4 de Janeiro, sexta-feira
Espreito o mapa da Economist com as previsões da economia mundial para 2013: apesar de tudo, o planeta move-se. Por todo o lado? Por todo o lado menos num pequeno continente chamado Europa. O Oriente vai bem, obrigado. A África subsariana regista índices de crescimento impensáveis há meia década. Américas e Austrália recomendam-se. Só o Velho Continente - na solitária companhia do Japão - vive sob o espectro da estagnação económica. O fim dos mercados coloniais, das matérias-primas a baixos preços, dos combustíveis que pareciam inesgotáveis e da expansão demográfica ocorrida nas três décadas posteriores a 1945 ditou o crepúsculo do milagre económico europeu. Haveremos de recuperar. Mas, para o bem e para o mal, deixámos de estar no centro do mundo.
5 de Janeiro, sábado
Manoel de Oliveira, com sabedoria eterna, num admirável diálogo com Pedro Mexia publicado na edição de hoje do quarentão Expresso: "A vida é uma derrota. A gente vive da derrota. Nasce contra vontade e não é senhor do seu destino." Provérbio russo, no livro que ando a ler (Os Ditadores, de Richard Overy): "Até o mais pequeno dos peixes agita as profundezas do oceano."
6 de Janeiro, domingo
Andam por aí uns democratas ilustres, de candeia acesa, à procura de um homem. Mas não de um qualquer: buscam um Monti. O Mario Monti português. Querem que ascenda ao poder para "endireitar o País". Apontam-me a ilustre personalidade que estará disponível a assumir tão espinhosa missão: a imitação tem curiosas semelhanças físicas com o original italiano. Falta apenas submeter-se ao sufrágio popular. Para espanto meu, os montistas lusitanos dizem que não: há que evitar essa maçada. Nunca vi democratas com tanta alergia ao voto, prontos a abraçar o primeiro Sidónio que lhes surja ao caminho.
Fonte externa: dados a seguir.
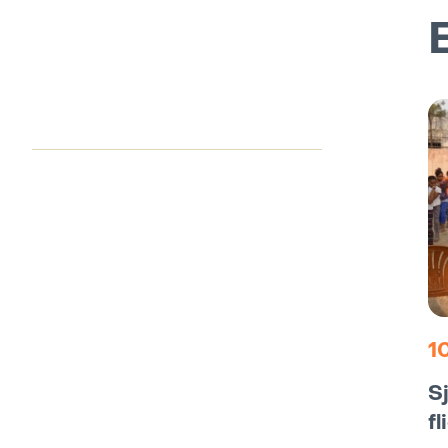
1
S
fl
Sem sequer precisar de farda nem de trotar num cavalo branco.
7 de Janeiro, segunda-feira
Há dez anos Portugal parecia um país de abusadores sexuais: não havia manchete de jornal ou noticiário televisivo sem a notícia da praxe: agarra que é pedófilo. De então para cá ganhámos juízo: hoje parecemos um país de constitucionalistas: debatemos a lei fundamental com o sapiente fervor de um Miranda, com a respeitável autoridade doutoral de um Canotilho. Antes assim.
8 de Janeiro, terça-feira
Arménio Carlos no Telejornal. Apela aos juízes do Tribunal Constitucional para "não se deixarem pressionar" na apreciação do Orçamento do Estado a pedido do Presidente da República, do PS, do PCP, do Bloco de Esquerda, dos Verdes, do Provedor de Justiça e do Governo Regional dos Açores. E se o documento for considerado constitucional? Seria uma "ilegalidade monstruosa" pois o OE representa uma "violação grosseira" da Constituição. Diz isto sem a menor intenção de pressionar, como é evidente.